President Trump issued the removal of Deferred Action of Childhood Arrivals, otherwise known as DACA, on September 5.
DACA is a program that was enacted five years ago under the Obama administration to protect the rights of individuals who entered the US illegally as minors. As of March 31, 2017, DACA protects about 800,000 young immigrants from deportation.
The Trump administration is giving Congress six months to pass legislation to preserve provisions before the program is terminated.
Several states disagree with Trump’s request to end the program. On Monday, Sept. 11, California Attorney General Xavier Becerra took action by suing the Trump administration. California challenged the removal of DACA as unconstitutional. 15 other states, led by New York and Washington, filed a similar legal claim.
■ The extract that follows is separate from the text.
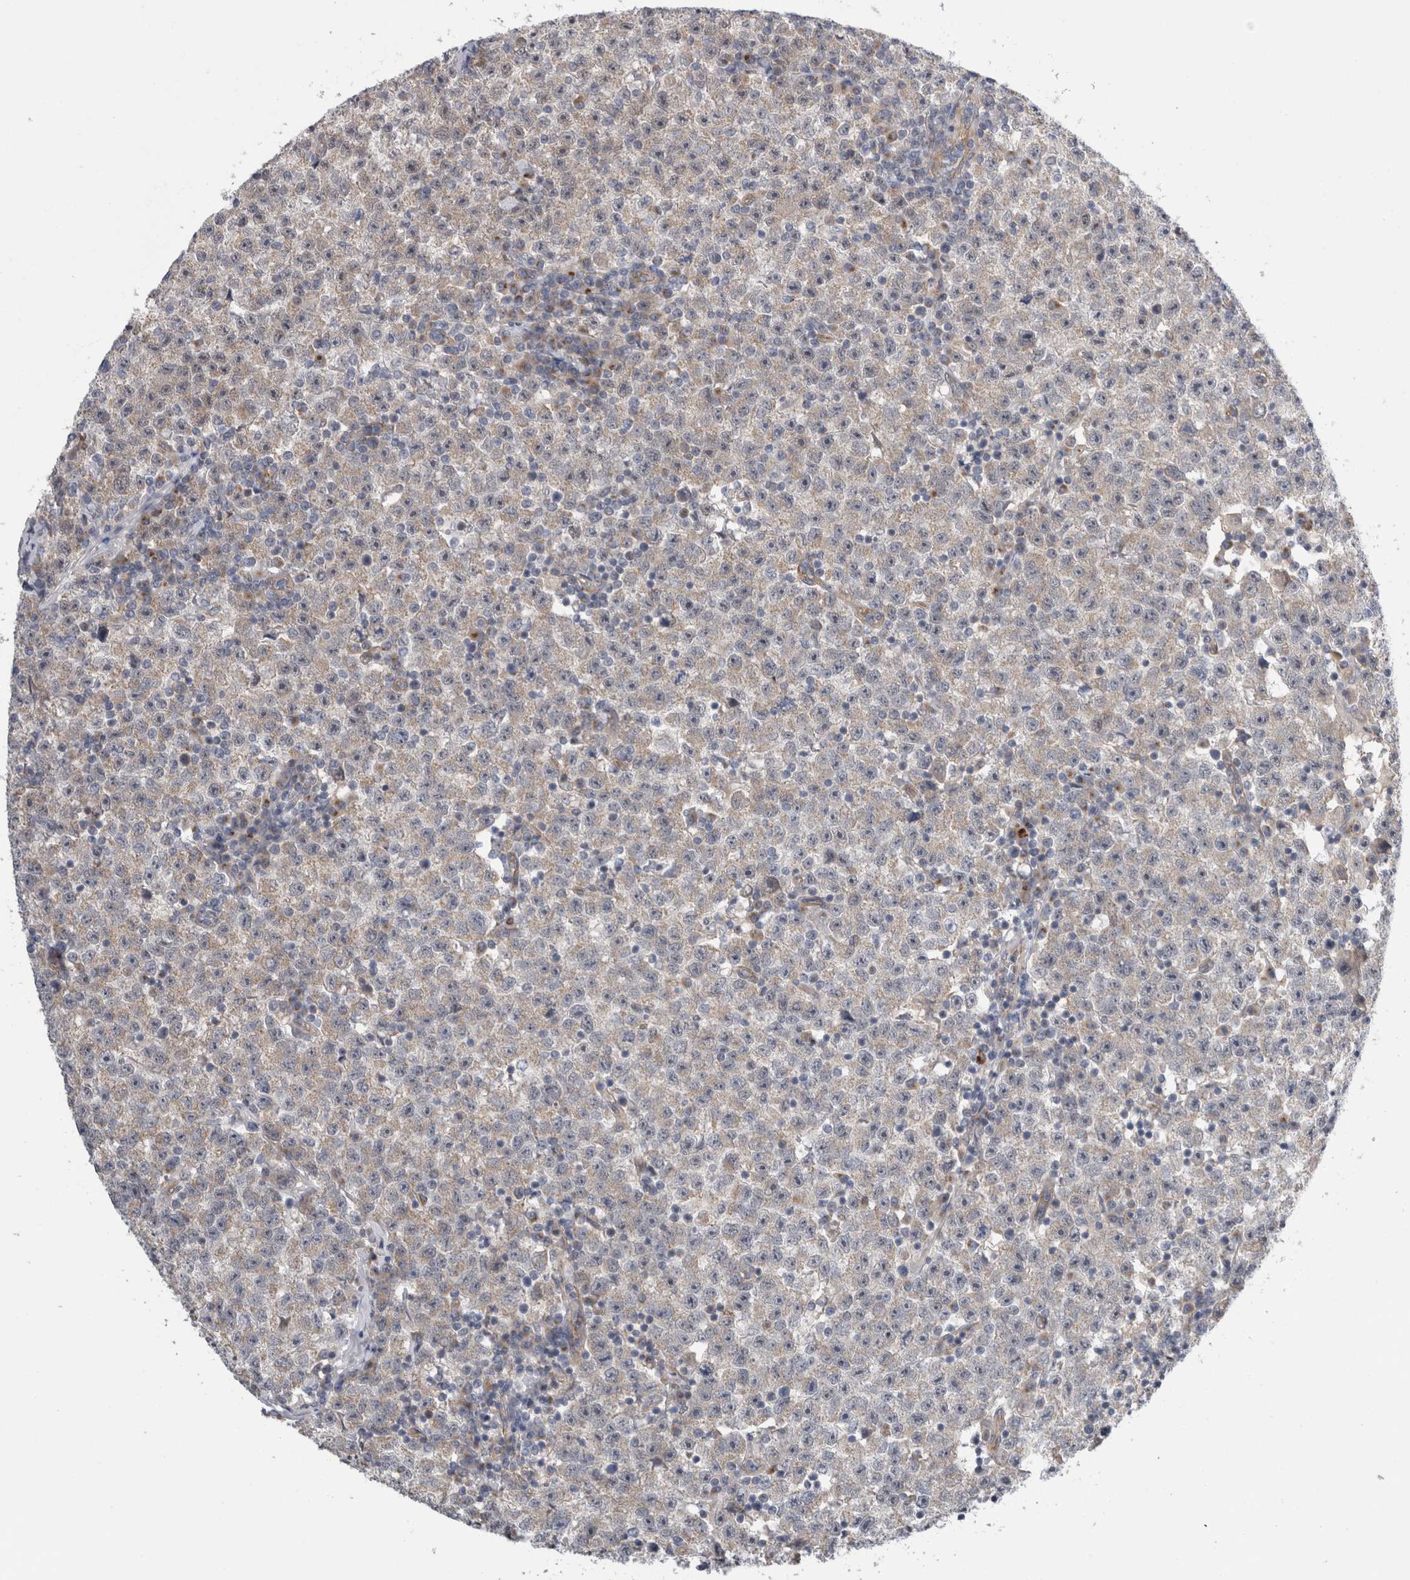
{"staining": {"intensity": "weak", "quantity": "<25%", "location": "cytoplasmic/membranous"}, "tissue": "testis cancer", "cell_type": "Tumor cells", "image_type": "cancer", "snomed": [{"axis": "morphology", "description": "Seminoma, NOS"}, {"axis": "topography", "description": "Testis"}], "caption": "Protein analysis of testis cancer (seminoma) demonstrates no significant staining in tumor cells.", "gene": "TAFA5", "patient": {"sex": "male", "age": 22}}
Although Trump called for the removal of DACA, he went to Twitter to defend the DREAMers, people protected by DACA. This is contradictory because he initially wanted to get rid of the policy and now he is defending it.
“Does anybody really want to throw out good, educated and accomplished young people who have jobs, some serving in the military? Really! They have been in our country for many years through no fault of their own — brought in by parents at young age. Plus BIG border security,” Trump said over twitter.
Trump offered a potential deal to extend DACA until March 5, 2018. As of Thursday morning, the offer involves enhanced border security with legislation to protect the young immigrants from deportation.
Enhanced border security is also on the table for discussion. Democrats continually refuse to agree on funding for a wall extending the period of negotiation.
In regards to the deal, four bills have already been proposed. The Bridge Act, proposed by the Republicans, offers a three-year protection to individuals eligible for DACA. Democrats request to renew the Dream Act that allows DACA recipients and eligible young people potential permanent residency and citizenship if they work and study in the US. These are the two most likely to be agreed upon by Congress.
As for now, those under DACA cannot leave the country or re-enter. The threat of removal severely affects them and clear action is unlikely to happen soon.